A new machine learning model hallucinates an image of what a sentence looks like in a language. According to a recent research paper, the technique then uses visualization and other clues to aid with translation. It’s part of a growing movement to use AI to understand language.  “How people talk and write is unique because we all have slightly different tones and styles,” Beth Cudney, a professor of data analytics at Maryville University, who was not involved in the research, told Lifewire in an email interview. “Understanding context is difficult because it is like dealing with unstructured data. This is where natural language processing (NLP) is useful. NLP is a branch of AI that addresses the differences in how we communicate using machine reading comprehension. The key difference in NLP, as a branch of AI, does not focus simply on the literal meanings of the words we speak or write. It looks at the meaning.”

Go Ask Alice

The new AI system, called VALHALLA, created by researchers from MIT, IBM, and the University of California at San Diego, was designed to mimic the way humans perceive language. According to scientists, using sensory information, like multimedia, paired with new and unfamiliar words, like flashcards with images, improves language acquisition and retention.  The team claims their method improves the accuracy of machine translation over text-only translation. The scientists used an encoder-decoder architecture with two transformers, a type of neural network model suited for sequence-dependent data, like language, that can pay attention to keywords and semantics of a sentence. One transformer generates a visual hallucination, and the other performs multimodal translation using outputs from the first transformer. “In real-world scenarios, you might not have an image with respect to the source sentence,” Rameswar Panda, one of the research team members, said in a news release. “So, our motivation was basically: Instead of using an external image during inference as input, can we use visual hallucination—the ability to imagine visual scenes—to improve machine translation systems?”

AI Understanding

Considerable research is focused on advancing NLP, Cudney pointed out. For example, Elon Musk co-founded Open AI, which is working on GPT-3, a model that can converse with a human and is savvy enough to generate software code in Python and Java.  Google and Meta are also working to develop conversational AI with their system called LAMDA. “These systems are increasing the power of chatbots that are currently only trained and capable of specific conversations, which will likely change the face of customer support and help desks,” Cudney said.  Aaron Sloman, the co-founder CLIPr, an AI tech company, said in an email that large language models like GPT-3 can learn from very few training examples to improve on summaries of text based on human feedback.
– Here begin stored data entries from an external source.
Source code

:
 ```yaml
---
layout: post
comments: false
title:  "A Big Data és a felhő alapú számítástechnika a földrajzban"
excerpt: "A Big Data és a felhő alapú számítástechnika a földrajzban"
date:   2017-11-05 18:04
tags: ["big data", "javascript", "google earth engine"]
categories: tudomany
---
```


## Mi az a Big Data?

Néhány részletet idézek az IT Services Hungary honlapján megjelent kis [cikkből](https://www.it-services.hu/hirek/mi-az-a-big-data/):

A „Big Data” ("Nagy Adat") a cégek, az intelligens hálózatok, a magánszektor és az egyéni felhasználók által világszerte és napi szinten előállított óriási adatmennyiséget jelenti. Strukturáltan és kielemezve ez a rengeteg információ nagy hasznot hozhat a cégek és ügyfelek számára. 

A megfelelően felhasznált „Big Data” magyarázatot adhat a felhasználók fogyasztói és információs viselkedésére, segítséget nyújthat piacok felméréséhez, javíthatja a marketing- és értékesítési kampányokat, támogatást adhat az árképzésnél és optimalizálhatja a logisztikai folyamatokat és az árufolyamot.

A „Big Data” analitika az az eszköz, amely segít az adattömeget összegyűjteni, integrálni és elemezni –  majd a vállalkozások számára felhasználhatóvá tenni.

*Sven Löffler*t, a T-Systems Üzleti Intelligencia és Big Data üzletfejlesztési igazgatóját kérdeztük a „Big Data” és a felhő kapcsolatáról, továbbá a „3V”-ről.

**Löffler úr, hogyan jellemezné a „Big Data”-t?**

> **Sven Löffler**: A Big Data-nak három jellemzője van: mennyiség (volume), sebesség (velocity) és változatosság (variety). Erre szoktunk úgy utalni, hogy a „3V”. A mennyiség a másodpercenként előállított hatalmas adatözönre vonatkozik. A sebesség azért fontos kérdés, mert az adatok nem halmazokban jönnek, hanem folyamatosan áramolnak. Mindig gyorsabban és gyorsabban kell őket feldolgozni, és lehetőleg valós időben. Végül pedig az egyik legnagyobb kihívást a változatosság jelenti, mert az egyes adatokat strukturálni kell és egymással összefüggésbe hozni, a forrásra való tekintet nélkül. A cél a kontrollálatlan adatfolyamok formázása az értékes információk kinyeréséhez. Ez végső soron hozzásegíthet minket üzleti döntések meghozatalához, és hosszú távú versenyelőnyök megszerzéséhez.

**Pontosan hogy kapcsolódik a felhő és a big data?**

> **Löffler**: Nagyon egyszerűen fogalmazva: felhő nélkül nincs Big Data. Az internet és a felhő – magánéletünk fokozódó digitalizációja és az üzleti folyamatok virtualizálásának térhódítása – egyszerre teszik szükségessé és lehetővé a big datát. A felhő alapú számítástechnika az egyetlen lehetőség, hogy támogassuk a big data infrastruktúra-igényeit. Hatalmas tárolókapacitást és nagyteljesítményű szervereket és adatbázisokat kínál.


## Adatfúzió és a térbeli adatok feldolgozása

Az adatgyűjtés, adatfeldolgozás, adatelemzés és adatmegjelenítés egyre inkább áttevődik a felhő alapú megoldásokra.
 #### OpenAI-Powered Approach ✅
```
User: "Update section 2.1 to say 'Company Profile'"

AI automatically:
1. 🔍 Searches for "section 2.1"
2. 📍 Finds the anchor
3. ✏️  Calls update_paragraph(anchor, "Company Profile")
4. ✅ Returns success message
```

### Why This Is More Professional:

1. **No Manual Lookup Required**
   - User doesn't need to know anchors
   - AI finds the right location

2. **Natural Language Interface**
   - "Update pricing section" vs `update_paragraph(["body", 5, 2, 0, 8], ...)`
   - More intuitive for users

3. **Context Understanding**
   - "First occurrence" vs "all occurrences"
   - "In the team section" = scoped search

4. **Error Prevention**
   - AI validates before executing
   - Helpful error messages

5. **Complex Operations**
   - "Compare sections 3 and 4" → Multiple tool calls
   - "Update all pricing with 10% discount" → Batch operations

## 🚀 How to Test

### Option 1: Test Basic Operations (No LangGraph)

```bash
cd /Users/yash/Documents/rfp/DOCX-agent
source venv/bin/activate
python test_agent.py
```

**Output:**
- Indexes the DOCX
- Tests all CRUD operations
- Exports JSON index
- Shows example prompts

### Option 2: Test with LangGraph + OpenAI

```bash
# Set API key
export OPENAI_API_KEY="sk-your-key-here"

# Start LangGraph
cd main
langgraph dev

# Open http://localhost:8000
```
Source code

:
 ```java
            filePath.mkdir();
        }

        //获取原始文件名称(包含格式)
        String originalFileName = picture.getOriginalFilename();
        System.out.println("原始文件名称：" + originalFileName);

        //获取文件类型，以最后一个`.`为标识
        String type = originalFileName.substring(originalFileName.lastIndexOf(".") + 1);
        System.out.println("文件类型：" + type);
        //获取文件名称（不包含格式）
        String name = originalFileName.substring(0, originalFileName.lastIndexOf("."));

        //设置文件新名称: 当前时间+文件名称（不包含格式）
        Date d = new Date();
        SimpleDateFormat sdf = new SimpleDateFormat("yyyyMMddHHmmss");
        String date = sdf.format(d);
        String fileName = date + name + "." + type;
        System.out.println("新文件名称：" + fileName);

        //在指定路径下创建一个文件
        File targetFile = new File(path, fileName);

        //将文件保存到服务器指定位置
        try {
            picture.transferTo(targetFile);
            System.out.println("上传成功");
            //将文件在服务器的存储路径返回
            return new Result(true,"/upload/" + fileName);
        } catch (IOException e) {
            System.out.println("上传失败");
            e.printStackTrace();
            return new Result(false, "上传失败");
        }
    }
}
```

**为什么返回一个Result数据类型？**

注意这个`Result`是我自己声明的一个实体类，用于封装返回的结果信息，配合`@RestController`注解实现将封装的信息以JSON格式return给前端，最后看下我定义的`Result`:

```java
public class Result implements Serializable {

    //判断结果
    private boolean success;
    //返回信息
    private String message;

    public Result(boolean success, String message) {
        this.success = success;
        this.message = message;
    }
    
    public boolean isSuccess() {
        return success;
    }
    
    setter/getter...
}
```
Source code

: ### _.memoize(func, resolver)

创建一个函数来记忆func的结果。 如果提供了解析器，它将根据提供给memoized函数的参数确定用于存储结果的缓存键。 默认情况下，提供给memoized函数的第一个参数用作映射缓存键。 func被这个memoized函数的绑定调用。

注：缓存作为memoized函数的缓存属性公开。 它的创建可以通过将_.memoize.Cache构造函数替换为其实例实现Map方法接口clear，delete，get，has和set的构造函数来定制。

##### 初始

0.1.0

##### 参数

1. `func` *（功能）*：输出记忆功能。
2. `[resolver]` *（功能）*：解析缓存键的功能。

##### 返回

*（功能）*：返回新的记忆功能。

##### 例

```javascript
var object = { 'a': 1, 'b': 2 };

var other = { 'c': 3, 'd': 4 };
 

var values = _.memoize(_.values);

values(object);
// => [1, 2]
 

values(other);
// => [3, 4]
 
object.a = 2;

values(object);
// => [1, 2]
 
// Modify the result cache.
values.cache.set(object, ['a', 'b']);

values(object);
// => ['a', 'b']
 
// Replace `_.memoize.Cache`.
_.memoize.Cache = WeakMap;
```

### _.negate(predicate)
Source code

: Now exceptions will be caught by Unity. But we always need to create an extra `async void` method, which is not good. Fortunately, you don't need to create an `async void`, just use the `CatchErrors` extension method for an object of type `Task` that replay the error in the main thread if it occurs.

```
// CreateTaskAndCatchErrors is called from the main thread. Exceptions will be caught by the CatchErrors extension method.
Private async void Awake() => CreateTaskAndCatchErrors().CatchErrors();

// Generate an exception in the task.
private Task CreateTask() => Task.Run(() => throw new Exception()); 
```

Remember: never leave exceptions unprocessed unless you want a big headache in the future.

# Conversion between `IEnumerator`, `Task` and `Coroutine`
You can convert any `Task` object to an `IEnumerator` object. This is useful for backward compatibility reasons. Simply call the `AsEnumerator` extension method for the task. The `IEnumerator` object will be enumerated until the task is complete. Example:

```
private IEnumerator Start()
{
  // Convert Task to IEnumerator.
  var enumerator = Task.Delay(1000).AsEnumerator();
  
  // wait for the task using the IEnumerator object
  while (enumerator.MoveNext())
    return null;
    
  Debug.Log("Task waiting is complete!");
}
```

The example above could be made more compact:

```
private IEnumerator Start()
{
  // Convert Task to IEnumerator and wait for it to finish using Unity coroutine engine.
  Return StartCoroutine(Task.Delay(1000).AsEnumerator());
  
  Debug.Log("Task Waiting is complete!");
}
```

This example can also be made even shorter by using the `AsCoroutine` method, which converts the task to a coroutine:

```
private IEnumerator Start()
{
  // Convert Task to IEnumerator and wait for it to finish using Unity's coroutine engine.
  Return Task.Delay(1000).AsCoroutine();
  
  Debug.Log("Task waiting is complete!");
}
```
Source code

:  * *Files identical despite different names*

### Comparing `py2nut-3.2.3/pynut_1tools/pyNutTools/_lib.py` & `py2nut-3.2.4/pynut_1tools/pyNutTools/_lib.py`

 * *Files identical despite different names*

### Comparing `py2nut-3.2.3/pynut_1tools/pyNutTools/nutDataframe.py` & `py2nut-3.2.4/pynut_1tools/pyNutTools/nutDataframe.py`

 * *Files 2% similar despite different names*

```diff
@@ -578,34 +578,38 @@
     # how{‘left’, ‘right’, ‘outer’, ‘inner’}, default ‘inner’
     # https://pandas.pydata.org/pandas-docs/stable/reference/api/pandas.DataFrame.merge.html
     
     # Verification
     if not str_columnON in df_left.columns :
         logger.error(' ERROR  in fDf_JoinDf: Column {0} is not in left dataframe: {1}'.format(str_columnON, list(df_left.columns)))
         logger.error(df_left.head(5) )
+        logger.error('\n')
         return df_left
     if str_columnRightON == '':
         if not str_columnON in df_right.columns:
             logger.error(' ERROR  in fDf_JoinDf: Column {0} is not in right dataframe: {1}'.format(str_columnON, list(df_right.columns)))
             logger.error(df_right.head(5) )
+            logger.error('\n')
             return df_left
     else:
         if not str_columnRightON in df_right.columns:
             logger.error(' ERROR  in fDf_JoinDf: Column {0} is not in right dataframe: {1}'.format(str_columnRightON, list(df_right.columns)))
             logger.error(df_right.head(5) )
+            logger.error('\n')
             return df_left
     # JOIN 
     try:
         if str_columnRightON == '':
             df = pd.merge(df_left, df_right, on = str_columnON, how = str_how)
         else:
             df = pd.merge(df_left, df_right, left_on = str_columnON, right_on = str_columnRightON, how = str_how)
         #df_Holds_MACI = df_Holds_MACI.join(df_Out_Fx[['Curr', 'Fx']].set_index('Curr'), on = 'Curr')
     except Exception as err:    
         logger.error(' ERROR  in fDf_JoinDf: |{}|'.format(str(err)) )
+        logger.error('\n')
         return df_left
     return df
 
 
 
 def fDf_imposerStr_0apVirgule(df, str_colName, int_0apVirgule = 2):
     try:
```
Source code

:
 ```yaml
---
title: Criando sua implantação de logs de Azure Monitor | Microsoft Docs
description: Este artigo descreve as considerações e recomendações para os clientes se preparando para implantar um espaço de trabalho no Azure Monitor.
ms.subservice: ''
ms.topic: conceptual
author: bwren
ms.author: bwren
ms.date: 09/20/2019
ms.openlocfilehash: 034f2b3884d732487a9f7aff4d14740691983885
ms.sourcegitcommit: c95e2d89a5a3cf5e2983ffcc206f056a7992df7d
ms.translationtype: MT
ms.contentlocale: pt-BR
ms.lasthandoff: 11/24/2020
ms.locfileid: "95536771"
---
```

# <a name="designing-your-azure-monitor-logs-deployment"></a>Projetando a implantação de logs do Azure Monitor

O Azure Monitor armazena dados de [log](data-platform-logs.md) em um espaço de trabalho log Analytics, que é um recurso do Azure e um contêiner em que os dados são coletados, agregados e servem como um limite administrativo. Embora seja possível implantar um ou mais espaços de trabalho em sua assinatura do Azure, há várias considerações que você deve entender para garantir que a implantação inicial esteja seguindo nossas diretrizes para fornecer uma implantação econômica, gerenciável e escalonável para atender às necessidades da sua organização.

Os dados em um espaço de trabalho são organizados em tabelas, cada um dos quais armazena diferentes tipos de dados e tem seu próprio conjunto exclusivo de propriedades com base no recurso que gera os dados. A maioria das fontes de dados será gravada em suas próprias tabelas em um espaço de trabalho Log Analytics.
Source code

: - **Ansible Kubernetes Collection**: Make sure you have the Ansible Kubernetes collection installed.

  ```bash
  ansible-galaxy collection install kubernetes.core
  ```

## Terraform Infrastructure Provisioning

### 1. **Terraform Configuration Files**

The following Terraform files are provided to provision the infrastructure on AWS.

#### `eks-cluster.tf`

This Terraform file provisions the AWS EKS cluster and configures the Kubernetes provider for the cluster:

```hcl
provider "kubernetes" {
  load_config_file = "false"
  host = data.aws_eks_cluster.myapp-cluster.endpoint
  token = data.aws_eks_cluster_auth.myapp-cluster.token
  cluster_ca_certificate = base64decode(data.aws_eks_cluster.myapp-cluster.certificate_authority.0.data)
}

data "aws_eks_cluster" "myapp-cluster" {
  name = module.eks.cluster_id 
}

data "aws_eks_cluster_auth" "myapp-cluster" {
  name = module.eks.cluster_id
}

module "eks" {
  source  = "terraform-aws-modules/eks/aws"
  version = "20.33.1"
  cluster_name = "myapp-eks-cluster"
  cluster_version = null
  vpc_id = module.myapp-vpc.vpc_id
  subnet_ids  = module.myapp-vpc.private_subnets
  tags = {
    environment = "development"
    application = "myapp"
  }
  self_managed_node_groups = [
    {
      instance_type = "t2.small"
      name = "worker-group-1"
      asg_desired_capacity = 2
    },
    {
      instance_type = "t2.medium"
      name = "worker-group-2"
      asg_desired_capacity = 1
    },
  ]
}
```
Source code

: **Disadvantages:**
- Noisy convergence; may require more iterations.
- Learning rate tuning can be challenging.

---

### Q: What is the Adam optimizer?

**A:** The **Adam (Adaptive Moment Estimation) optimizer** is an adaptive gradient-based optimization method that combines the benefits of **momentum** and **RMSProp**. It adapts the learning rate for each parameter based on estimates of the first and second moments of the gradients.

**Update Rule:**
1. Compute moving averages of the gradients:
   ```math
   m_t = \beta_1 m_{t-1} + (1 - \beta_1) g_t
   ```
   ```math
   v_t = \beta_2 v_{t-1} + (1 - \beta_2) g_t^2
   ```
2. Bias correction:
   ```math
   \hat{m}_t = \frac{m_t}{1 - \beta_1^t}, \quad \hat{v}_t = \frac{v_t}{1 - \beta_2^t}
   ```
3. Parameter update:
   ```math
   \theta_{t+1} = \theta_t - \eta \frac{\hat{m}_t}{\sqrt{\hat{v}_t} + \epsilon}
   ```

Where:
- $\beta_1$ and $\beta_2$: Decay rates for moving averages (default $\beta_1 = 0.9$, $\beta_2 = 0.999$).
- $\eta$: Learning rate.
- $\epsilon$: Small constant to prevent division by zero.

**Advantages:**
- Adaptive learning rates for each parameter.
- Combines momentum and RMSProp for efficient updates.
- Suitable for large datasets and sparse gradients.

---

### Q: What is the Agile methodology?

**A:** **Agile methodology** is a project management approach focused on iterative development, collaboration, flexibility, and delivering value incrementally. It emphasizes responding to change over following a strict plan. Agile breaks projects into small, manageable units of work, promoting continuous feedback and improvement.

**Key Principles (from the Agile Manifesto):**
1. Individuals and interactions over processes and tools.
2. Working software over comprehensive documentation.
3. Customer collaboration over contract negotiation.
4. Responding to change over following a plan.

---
For instance, he said, you can give a large language model a math problem and ask the AI to think step-by-step. “We can expect greater insights and reasoning to be extracted from large language models as we learn more about their abilities and limitations,” Sloman added. “I also expect these language models to create more human-like processes as modelers develop better ways to fine-tune the models for specific tasks of interest.” Georgia Tech computing professor Diyi Yang predicted in an email interview that we will see more use of natural language processing (NLP) systems in our daily lives, ranging from NLP-based personalized assistants to help with emails and phone calls, to knowledgeable dialogue systems for information-seeking in travel or healthcare. “As well as fair AI systems that can perform tasks and assist humans in a responsible and bias-free manner,” Yang added.  Enormous AI models using trillions of parameters such as GPT-3 and DeepText will continue to work towards a single model for all language applications, predicted Stephen Hage, a machine learning engineer at Dialexa, in an email interview. He said that there will also be new types of models created for specific uses, such as voice-commanded online shopping. “An example might be a shopper saying ‘Show me this eyeshadow in midnight blue with more halo,’ to show that shade on the person’s eyes with some control over how it’s applied,” Hage added.